This bill would allow foreign nationals with either Temporary Protected Status (TPS) or Deferred Enforced Departure (DED) to adjust their status and remain in the U.S. permanently if they meet certain criteria which are described in greater detail below.
Nationals of certain countries designated for Temporary Protected Status (TPS) or Deferred Enforced Departure (DED) to would be eligible to adjust status to lawful permanent resident (LPR) if they:
- Apply for the status adjustment no more than three years after this bill’s enactment;
- Have been continuously present in the U.S. for a period of no less than three years before this bill’s enactment; and\
- Aren’t inadmissible under the relevant sections of the Immigration and Nationality Act (INA).

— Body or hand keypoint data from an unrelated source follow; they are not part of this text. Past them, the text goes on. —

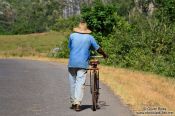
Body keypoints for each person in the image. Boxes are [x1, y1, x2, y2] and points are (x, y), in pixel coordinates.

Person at [68, 20, 108, 111]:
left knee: (72, 83)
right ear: (86, 30)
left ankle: (73, 102)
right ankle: (77, 103)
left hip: (72, 63)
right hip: (82, 63)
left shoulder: (72, 36)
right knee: (80, 83)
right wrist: (104, 54)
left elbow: (70, 48)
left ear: (78, 29)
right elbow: (98, 48)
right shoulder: (90, 37)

An alien would be eligible for adjustment of status under this bill if they:
- Are a national of a foreign state (or, in the case of an alien without nationality, are a person who last habitually resided in such a state) with a designation under subsection (b) of section 244 of the INA on January 1, 2017 who had or was otherwise eligible for TPS on such date and have not engaged in conduct that’d render them ineligible for TPS; or
- Were eligible for DED as of January 1, 2017, and has not engaged in conduct since that date that would render them ineligible for DED.
Applications for adjustment of status would be subject to a reasonable fee commensurate with the cost of processing the application, but the cost wouldn’t exceed $1,140. This fee would be waived for applicants younger than 18 years of age; in foster care or otherwise lacking parental or familial support; who can’t care for themselves because of a serious, chronic disability; or whose income in the 12-month period immediately preceding their application was under 150% of the federal poverty line.
The Secretary of Homeland Security wouldn’t grant an alien LPR status on a conditional basis until necessary biometric and biometric data are completed and background checks are completed.
Aliens who appear to be prima facie eligible for relief under this bill would be given a reasonable opportunity to apply for such relief and may not be removed until a final decision establishing ineligibility for relief is rendered. Any alien present in the U.S. who has been ordered removed, or who has been permitted to depart the U.S. voluntarily, would be allowed to apply for adjustment of status under this bill and wouldn’t be required to file a separate motion to reopen, reconsider, or vacate the order of removal. If their application is approved, the order of removal would be cancelled by the Homeland Security Secretary. If the application is denied, the order or removal or permission to depart would be effective and enforceable to the same extent as if the application hadn’t been made, but only after all available administrative and judicial remedies had been exhausted.
In order to help eligible applicants under this bill, the Secretary of Homeland Security would establish a grant program within U.S. Citizenship and Immigration Services (USCIS) to award grants to eligible nonprofit organizations to provide application support services. Grant funds would be used for the design and implementation of programs that provide: 1) information to the public regarding the eligibility and benefits of permanent resident status under this Act, particularly to individuals potentially eligible for such status and 2) assistance with applying for adjustment of status and citizenship under this bill.